None of this surfaces at commit time. It surfaces in production as the alert nobody wanted. The injectable query becomes SQLi in the WAF logs, triaged after exfiltration. The deserializer becomes a T1059 interpreter spawned under the application server, visible in Sysmon Event ID 1 once someone goes looking. The predictable token becomes a hijacked session with zero failed-authentication events, because nothing failed - the attacker computed a valid one. Review is the cheapest point in the lifecycle to kill any of these. Every later stage costs more, through CI, staging, production, and incident response, in that order of increasing pain.

Log4Shell is the canonical case. CVE-2021-44228, CVSS 10.0. JNDI lookups embedded in logged strings functioned exactly as designed. The feature worked. The feature was the vulnerability. Functional correctness was complete and entirely beside the point. That is the principle in one CVE - working describes behavior, not safety, and the two are independent until a human proves otherwise.

The reject decision is also the cheapest one available. A defect killed at review costs the minutes spent reading it. The same defect found in production costs the incident - detection lag, IR hours, disclosure obligations, and whatever the attacker did inside the dwell window. The multiplier between those two points is not marginal. Accepting working-but-unreviewed code trades minutes now for an unknown, attacker-defined cost later. That trade only looks good while the build is green.
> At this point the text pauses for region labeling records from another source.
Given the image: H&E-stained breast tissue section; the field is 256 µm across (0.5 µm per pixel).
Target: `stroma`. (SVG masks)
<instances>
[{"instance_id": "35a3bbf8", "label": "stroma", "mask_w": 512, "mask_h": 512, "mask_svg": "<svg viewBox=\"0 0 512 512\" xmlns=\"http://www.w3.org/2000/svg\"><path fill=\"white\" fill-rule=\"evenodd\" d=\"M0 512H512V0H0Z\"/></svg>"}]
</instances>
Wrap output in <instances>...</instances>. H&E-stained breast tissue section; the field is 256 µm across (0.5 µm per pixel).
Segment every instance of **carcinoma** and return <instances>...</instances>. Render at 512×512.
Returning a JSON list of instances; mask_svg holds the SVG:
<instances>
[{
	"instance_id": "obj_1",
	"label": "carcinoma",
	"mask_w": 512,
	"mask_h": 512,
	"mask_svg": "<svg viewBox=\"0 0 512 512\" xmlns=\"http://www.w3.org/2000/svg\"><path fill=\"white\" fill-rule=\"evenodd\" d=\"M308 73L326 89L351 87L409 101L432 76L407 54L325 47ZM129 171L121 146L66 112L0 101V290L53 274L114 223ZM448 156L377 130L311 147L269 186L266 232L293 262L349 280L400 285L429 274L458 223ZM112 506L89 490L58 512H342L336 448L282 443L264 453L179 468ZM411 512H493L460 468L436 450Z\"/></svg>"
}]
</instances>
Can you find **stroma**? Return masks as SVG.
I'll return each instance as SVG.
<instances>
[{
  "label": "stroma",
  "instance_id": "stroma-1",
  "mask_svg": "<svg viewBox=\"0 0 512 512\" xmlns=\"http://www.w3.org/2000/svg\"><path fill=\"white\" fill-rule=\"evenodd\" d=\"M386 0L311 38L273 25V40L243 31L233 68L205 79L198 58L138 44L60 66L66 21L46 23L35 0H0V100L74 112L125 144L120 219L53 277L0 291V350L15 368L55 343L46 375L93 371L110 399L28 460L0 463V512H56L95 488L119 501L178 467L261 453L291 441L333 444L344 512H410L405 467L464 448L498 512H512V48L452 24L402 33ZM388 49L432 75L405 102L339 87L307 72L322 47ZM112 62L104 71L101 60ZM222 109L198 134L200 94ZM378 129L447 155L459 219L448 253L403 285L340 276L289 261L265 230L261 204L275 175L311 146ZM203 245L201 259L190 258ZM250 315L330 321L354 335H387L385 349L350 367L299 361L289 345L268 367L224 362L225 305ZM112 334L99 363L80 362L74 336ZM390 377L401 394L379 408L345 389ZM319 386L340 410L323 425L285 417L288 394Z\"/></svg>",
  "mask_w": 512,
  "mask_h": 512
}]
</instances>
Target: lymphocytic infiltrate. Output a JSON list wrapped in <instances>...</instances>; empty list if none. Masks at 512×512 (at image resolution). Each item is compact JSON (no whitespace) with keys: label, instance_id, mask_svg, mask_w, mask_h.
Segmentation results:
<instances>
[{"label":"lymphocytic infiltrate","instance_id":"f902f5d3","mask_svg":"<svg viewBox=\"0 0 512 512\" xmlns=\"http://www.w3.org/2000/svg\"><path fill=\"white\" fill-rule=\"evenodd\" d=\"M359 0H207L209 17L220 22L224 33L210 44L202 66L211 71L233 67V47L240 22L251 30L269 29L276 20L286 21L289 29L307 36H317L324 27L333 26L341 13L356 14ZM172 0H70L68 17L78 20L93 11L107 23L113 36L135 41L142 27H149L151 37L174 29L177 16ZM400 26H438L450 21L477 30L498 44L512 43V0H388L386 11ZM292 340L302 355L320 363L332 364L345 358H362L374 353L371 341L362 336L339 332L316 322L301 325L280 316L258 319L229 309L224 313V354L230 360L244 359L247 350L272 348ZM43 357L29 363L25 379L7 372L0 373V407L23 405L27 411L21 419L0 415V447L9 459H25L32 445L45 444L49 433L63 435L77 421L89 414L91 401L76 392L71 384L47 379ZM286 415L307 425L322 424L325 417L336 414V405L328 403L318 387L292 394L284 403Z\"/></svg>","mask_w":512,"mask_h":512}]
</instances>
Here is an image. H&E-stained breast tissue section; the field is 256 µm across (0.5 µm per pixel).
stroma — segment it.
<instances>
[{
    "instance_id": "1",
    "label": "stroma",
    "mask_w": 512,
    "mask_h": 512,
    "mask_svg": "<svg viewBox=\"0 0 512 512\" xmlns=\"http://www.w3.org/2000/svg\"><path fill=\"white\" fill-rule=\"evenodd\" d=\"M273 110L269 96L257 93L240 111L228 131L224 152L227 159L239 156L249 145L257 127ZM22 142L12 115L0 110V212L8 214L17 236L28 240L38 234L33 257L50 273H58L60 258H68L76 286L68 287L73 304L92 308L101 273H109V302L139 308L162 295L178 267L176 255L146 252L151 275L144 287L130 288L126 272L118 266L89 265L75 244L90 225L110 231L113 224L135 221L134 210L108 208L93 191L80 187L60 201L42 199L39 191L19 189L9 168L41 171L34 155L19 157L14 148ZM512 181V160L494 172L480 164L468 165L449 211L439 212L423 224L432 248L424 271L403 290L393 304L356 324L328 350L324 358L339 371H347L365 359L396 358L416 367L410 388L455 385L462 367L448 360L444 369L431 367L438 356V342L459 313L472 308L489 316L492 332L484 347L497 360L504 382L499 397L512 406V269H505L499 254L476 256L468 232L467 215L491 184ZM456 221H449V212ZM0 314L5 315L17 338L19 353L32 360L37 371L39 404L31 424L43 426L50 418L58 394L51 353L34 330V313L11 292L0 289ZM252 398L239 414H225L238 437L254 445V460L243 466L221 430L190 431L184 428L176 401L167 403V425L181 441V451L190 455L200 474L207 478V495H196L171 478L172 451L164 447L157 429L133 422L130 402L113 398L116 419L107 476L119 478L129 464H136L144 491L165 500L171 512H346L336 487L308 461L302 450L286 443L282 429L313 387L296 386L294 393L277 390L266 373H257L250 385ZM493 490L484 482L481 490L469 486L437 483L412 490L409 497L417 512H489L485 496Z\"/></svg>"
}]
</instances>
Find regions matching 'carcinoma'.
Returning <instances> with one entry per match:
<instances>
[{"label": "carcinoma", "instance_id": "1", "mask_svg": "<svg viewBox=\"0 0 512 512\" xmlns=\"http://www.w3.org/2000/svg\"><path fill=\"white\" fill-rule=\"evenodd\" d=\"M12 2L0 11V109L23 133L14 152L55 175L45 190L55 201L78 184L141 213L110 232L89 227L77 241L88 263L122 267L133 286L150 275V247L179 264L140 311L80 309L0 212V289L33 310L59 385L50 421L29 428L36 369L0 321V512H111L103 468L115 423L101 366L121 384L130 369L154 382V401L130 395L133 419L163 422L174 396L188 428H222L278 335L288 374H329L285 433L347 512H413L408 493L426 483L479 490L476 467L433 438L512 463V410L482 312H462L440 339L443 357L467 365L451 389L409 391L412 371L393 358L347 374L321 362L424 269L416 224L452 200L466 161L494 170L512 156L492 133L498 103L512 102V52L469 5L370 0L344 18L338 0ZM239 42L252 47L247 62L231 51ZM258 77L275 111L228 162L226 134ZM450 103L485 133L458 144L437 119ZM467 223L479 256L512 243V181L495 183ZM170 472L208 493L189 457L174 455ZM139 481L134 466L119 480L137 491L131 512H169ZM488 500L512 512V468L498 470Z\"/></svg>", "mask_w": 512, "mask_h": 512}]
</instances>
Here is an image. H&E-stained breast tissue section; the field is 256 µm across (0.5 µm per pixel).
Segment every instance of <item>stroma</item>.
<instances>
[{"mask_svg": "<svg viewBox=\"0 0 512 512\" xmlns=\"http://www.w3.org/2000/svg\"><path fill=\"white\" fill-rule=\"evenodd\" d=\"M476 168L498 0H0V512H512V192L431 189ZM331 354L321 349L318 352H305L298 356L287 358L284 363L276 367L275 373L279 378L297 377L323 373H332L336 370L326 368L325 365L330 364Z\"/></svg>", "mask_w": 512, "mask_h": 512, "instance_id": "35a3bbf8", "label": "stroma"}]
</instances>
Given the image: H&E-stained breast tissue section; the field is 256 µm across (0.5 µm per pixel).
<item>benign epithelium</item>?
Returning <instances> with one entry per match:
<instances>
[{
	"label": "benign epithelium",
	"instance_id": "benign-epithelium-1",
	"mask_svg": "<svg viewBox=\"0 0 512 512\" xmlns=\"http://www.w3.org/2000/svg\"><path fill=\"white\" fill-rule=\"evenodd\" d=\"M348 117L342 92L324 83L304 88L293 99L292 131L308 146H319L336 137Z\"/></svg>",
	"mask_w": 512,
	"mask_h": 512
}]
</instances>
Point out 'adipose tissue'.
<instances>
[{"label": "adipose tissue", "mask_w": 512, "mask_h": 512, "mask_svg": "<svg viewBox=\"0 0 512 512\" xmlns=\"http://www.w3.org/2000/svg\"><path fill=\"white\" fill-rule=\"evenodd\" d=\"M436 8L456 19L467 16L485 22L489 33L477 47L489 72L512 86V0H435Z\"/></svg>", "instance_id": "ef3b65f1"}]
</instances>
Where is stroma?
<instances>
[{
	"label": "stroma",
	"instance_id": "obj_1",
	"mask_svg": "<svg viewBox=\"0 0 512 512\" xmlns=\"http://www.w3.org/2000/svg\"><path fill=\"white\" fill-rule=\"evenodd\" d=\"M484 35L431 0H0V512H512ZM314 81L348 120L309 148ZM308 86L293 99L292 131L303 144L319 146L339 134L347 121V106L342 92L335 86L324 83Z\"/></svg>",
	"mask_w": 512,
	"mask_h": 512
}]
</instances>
The stance is not anti-AI. It is a gate. Generated code enters as a proposal, never as a commit. It earns merge by passing the scrutiny applied to a pull request from an untrusted external contributor, because functionally that is what it is. Provenance unknown. Intent absent. Threat model not included. So I read every line. I model the inputs an adversary controls. I confirm the thing fails closed. I reject anything I cannot fully account for, even when every test is green, and especially when every test is green, because green is what tempts the skip.

The test suite proves the presence of intended behavior. It does not prove the absence of unintended capability. No checkmark covers the negative space, and the negative space is where exploitation lives. Working code that the reviewer does not understand is not an asset. It is unreviewed attack surface with a passing build, and accepting it is a decision to find out what it does in production.